===== Source material =====

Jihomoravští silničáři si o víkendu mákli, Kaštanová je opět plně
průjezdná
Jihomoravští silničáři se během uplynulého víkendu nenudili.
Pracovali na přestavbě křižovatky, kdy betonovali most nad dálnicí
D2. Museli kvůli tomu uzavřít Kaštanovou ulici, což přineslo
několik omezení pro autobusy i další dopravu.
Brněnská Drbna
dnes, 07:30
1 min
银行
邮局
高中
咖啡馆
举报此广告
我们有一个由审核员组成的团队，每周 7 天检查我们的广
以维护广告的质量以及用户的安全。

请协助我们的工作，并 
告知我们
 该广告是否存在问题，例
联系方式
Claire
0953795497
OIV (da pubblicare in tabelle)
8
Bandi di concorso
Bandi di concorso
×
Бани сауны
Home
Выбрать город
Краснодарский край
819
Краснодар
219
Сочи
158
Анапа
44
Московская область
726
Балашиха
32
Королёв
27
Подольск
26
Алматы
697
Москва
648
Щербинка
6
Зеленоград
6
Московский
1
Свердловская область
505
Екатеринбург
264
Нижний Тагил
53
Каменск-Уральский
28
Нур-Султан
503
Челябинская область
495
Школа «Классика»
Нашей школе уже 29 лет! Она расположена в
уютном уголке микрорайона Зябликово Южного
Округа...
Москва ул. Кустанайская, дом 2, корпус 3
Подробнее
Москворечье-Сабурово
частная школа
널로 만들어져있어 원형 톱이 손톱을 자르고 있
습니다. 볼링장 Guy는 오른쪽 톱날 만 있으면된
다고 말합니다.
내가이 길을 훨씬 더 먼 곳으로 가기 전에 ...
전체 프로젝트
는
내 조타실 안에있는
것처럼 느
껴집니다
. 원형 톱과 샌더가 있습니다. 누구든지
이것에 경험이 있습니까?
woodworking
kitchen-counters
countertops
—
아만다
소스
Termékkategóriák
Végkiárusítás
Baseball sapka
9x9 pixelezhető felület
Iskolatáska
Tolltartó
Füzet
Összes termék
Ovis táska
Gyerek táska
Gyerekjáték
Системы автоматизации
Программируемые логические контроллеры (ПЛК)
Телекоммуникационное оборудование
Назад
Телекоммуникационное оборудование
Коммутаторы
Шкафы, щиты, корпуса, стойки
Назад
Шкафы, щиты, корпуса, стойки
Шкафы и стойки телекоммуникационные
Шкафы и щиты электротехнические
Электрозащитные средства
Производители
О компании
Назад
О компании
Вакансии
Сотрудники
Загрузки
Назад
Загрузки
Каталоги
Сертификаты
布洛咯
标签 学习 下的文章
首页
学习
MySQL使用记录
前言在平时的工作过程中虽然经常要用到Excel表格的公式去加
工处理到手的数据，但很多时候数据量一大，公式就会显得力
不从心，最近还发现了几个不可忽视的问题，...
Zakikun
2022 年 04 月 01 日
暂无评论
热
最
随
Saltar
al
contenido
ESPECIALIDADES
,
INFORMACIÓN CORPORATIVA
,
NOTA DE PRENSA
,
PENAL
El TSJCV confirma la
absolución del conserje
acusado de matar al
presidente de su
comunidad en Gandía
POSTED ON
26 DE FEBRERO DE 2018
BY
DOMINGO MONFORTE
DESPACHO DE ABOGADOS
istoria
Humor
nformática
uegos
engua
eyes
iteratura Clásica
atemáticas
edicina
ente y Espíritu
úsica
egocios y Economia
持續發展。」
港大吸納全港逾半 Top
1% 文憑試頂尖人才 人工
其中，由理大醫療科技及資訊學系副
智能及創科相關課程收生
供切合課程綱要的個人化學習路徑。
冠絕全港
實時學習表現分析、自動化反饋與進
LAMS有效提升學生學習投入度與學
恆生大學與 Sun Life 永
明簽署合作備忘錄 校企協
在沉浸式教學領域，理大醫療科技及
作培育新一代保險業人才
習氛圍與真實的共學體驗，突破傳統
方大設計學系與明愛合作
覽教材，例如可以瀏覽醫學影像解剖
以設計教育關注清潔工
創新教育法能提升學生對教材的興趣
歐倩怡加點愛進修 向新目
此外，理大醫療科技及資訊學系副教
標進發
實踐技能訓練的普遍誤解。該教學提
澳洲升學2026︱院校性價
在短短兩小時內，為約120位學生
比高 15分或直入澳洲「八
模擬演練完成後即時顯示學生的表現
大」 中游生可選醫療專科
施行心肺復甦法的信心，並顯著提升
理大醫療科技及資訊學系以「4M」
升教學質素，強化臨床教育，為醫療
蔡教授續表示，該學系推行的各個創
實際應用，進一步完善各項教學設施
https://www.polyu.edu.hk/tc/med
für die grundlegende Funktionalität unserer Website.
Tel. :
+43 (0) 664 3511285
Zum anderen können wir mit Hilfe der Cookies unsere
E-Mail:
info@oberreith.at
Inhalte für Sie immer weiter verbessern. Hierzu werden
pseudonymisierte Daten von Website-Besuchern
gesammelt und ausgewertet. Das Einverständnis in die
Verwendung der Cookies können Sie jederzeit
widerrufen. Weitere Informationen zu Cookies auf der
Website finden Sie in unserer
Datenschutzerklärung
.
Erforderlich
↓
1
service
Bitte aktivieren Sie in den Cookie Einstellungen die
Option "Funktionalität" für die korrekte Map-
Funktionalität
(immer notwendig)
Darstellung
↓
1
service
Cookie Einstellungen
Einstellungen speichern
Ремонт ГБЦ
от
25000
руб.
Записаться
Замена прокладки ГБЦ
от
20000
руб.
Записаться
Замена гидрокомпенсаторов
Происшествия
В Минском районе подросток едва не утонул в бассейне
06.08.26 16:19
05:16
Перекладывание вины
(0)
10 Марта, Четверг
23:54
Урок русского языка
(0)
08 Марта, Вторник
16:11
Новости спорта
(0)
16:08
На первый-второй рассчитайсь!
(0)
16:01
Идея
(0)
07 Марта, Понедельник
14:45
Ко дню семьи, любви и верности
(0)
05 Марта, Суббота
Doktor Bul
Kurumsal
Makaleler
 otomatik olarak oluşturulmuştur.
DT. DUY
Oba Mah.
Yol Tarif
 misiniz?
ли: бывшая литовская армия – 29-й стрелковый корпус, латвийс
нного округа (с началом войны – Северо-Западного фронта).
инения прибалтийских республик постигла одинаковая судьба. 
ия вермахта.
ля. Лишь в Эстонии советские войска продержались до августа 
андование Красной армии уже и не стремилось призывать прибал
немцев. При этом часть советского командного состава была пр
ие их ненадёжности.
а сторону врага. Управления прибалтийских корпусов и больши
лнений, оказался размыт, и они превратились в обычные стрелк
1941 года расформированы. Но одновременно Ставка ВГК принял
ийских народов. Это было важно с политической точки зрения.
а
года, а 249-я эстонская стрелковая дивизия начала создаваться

=====

§ **Instructions to follow**
Render the whole set of entries again, exactly as given.

§ **Solution to this problem**
Jihomoravští silničáři si o víkendu mákli, Kaštanová je opět plně
průjezdná
Jihomoravští silničáři se během uplynulého víkendu nenudili.
Pracovali na přestavbě křižovatky, kdy betonovali most nad dálnicí
D2. Museli kvůli tomu uzavřít Kaštanovou ulici, což přineslo
několik omezení pro autobusy i další dopravu.
Brněnská Drbna
dnes, 07:30
1 min
银行
邮局
高中
咖啡馆
举报此广告
我们有一个由审核员组成的团队，每周 7 天检查我们的广
以维护广告的质量以及用户的安全。

请协助我们的工作，并 
告知我们
 该广告是否存在问题，例
联系方式
Claire
0953795497
OIV (da pubblicare in tabelle)
8
Bandi di concorso
Bandi di concorso
×
Бани сауны
Home
Выбрать город
Краснодарский край
819
Краснодар
219
Сочи
158
Анапа
44
Московская область
726
Балашиха
32
Королёв
27
Подольск
26
Алматы
697
Москва
648
Щербинка
6
Зеленоград
6
Московский
1
Свердловская область
505
Екатеринбург
264
Нижний Тагил
53
Каменск-Уральский
28
Нур-Султан
503
Челябинская область
495
Школа «Классика»
Нашей школе уже 29 лет! Она расположена в
уютном уголке микрорайона Зябликово Южного
Округа...
Москва ул. Кустанайская, дом 2, корпус 3
Подробнее
Москворечье-Сабурово
частная школа
널로 만들어져있어 원형 톱이 손톱을 자르고 있
습니다. 볼링장 Guy는 오른쪽 톱날 만 있으면된
다고 말합니다.
내가이 길을 훨씬 더 먼 곳으로 가기 전에 ...
전체 프로젝트
는
내 조타실 안에있는
것처럼 느
껴집니다
. 원형 톱과 샌더가 있습니다. 누구든지
이것에 경험이 있습니까?
woodworking
kitchen-counters
countertops
—
아만다
소스
Termékkategóriák
Végkiárusítás
Baseball sapka
9x9 pixelezhető felület
Iskolatáska
Tolltartó
Füzet
Összes termék
Ovis táska
Gyerek táska
Gyerekjáték
Системы автоматизации
Программируемые логические контроллеры (ПЛК)
Телекоммуникационное оборудование
Назад
Телекоммуникационное оборудование
Коммутаторы
Шкафы, щиты, корпуса, стойки
Назад
Шкафы, щиты, корпуса, стойки
Шкафы и стойки телекоммуникационные
Шкафы и щиты электротехнические
Электрозащитные средства
Производители
О компании
Назад
О компании
Вакансии
Сотрудники
Загрузки
Назад
Загрузки
Каталоги
Сертификаты
布洛咯
标签 学习 下的文章
首页
学习
MySQL使用记录
前言在平时的工作过程中虽然经常要用到Excel表格的公式去加
工处理到手的数据，但很多时候数据量一大，公式就会显得力
不从心，最近还发现了几个不可忽视的问题，...
Zakikun
2022 年 04 月 01 日
暂无评论
热
最
随
Saltar
al
contenido
ESPECIALIDADES
,
INFORMACIÓN CORPORATIVA
,
NOTA DE PRENSA
,
PENAL
El TSJCV confirma la
absolución del conserje
acusado de matar al
presidente de su
comunidad en Gandía
POSTED ON
26 DE FEBRERO DE 2018
BY
DOMINGO MONFORTE
DESPACHO DE ABOGADOS
istoria
Humor
nformática
uegos
engua
eyes
iteratura Clásica
atemáticas
edicina
ente y Espíritu
úsica
egocios y Economia
持續發展。」
港大吸納全港逾半 Top
1% 文憑試頂尖人才 人工
其中，由理大醫療科技及資訊學系副
智能及創科相關課程收生
供切合課程綱要的個人化學習路徑。
冠絕全港
實時學習表現分析、自動化反饋與進
LAMS有效提升學生學習投入度與學
恆生大學與 Sun Life 永
明簽署合作備忘錄 校企協
在沉浸式教學領域，理大醫療科技及
作培育新一代保險業人才
習氛圍與真實的共學體驗，突破傳統
方大設計學系與明愛合作
覽教材，例如可以瀏覽醫學影像解剖
以設計教育關注清潔工
創新教育法能提升學生對教材的興趣
歐倩怡加點愛進修 向新目
此外，理大醫療科技及資訊學系副教
標進發
實踐技能訓練的普遍誤解。該教學提
澳洲升學2026︱院校性價
在短短兩小時內，為約120位學生
比高 15分或直入澳洲「八
模擬演練完成後即時顯示學生的表現
大」 中游生可選醫療專科
施行心肺復甦法的信心，並顯著提升
理大醫療科技及資訊學系以「4M」
升教學質素，強化臨床教育，為醫療
蔡教授續表示，該學系推行的各個創
實際應用，進一步完善各項教學設施
https://www.polyu.edu.hk/tc/med
für die grundlegende Funktionalität unserer Website.
Tel. :
+43 (0) 664 3511285
Zum anderen können wir mit Hilfe der Cookies unsere
E-Mail:
info@oberreith.at
Inhalte für Sie immer weiter verbessern. Hierzu werden
pseudonymisierte Daten von Website-Besuchern
gesammelt und ausgewertet. Das Einverständnis in die
Verwendung der Cookies können Sie jederzeit
widerrufen. Weitere Informationen zu Cookies auf der
Website finden Sie in unserer
Datenschutzerklärung
.
Erforderlich
↓
1
service
Bitte aktivieren Sie in den Cookie Einstellungen die
Option "Funktionalität" für die korrekte Map-
Funktionalität
(immer notwendig)
Darstellung
↓
1
service
Cookie Einstellungen
Einstellungen speichern
Ремонт ГБЦ
от
25000
руб.
Записаться
Замена прокладки ГБЦ
от
20000
руб.
Записаться
Замена гидрокомпенсаторов
Происшествия
В Минском районе подросток едва не утонул в бассейне
06.08.26 16:19
05:16
Перекладывание вины
(0)
10 Марта, Четверг
23:54
Урок русского языка
(0)
08 Марта, Вторник
16:11
Новости спорта
(0)
16:08
На первый-второй рассчитайсь!
(0)
16:01
Идея
(0)
07 Марта, Понедельник
14:45
Ко дню семьи, любви и верности
(0)
05 Марта, Суббота
Doktor Bul
Kurumsal
Makaleler
 otomatik olarak oluşturulmuştur.
DT. DUY
Oba Mah.
Yol Tarif
 misiniz?
ли: бывшая литовская армия – 29-й стрелковый корпус, латвийс
нного округа (с началом войны – Северо-Западного фронта).
инения прибалтийских республик постигла одинаковая судьба. 
ия вермахта.
ля. Лишь в Эстонии советские войска продержались до августа 
андование Красной армии уже и не стремилось призывать прибал
немцев. При этом часть советского командного состава была пр
ие их ненадёжности.
а сторону врага. Управления прибалтийских корпусов и больши
лнений, оказался размыт, и они превратились в обычные стрелк
1941 года расформированы. Но одновременно Ставка ВГК принял
ийских народов. Это было важно с политической точки зрения.
а
года, а 249-я эстонская стрелковая дивизия начала создаваться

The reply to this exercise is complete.